Ashamed of the paddywhackery that seems to the have framed the essence of Irishness is nothing short of cringe-worthy for a native Irish person who has an aversion to everything and anything associated with the paddywhackery syndrome that appears to be a worldwide affliction on 17th March. Downright insulting are the T-shirts donning images of the fighting Irish and boozed up bogmen. Degrading are the promotion signs ‘get plastered on Paddys’ and leave it to those who wear a ‘Pog Mo Thoin’ badge, who proudly send the general message to the world to kiss their arse, surely not the sentiment that is representative of all the people of Ireland but certainly the message that a small percentage of Irish are tarring the rest of the nation with.
Somehow it wasn’t so bad when it was only ourselves, we knew that the gimmicky T-Shirts and all the daft paddywhackery was a joke, a bit of craic. It’s not until you move from Ireland that you become more patriotic, you begin to take being Irish seriously, and you want the world to take us seriously too. You strive to be become an ambassador for your country and set out on a mission to dismantle the reputation that the Irish have earned worldwide.

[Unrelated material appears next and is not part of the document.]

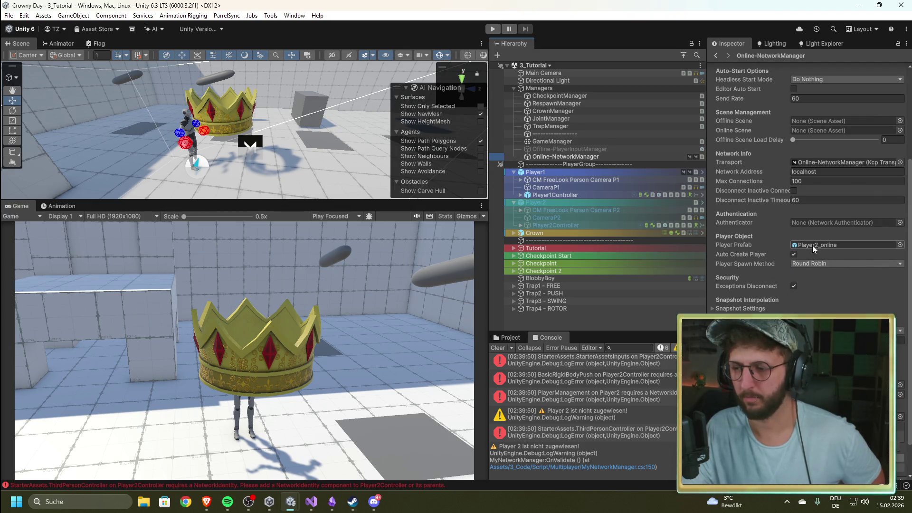
left_click(618, 412)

Not as easy as it may seem as the world laughs along at the connotations about the Irish being aggressive and drunk and many Irish are only too happy to support and even promote the reputation. The Scots get away lightly with insinuations of being tight-fisted, the Spanish for being feisty, the French for being argumentative or the English for not being to take a joke and taking themselves too seriously in general. Not the Irish, we get labelled as a nation of alcoholics and halfwits and we join in the toast, raising our glasses of green coloured vodka with gusto.

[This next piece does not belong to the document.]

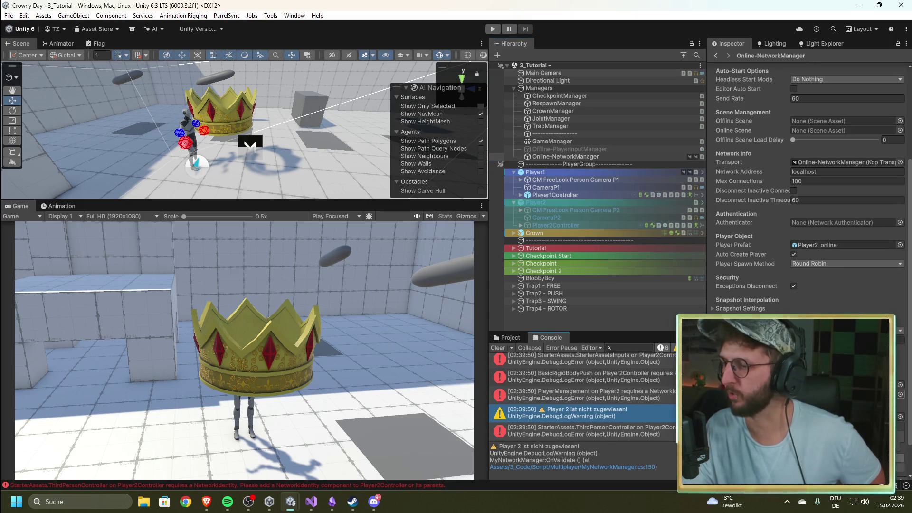
left_click(507, 337)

Where did it all go wrong? How did we regress from the Patricks Day I remember where children wore a simple satin badge of the tricolour and a harp. Le Feile Padraig was a day that began with mass, a day that was a celebration of the Saint Patrick a celebration of Irishness, and community, the essence of Irishness. Adults wore a clump of shamrock on their breastpocket to show their pride in all that is unique about Ireland. All stood blue with the cold but brimming with excitement as a parade consisting of five or six open backed lorries driving through the town was enough to evoke awe and wonder to the children and kept us all amused for hours. All things local and indigenous to the community were displayed with pride, farm machinery, vintage cars, Irish dancers and brass bands were marched through the town, a showcase of the best that Ireland had to offer and not a plastic shillelagh in sight. The highlight was being able to break lent with only the most stalwart of abstainers upholding their promise to Our Lord to revoke chocolate for seven weeks.
Somehow over time it changed, through a chink too wide there comes in no wonder, it grew and shrunk in equal measures. It grew to become a worldwide celebration, another Hallmark day, another platform for mass produced tat, however it shrunk in significance, it lost its lacquer and beneath lay a cheap nasty chipboard, unresilient to saturation and porous to materialism.
We want to be noted for our sporting achievements, our musical prowess, our talented actors and timeless playwrights, poets and the GAA, not images of red cheeked leprechauns dancing gaily without spilling a drop of their frothy pints.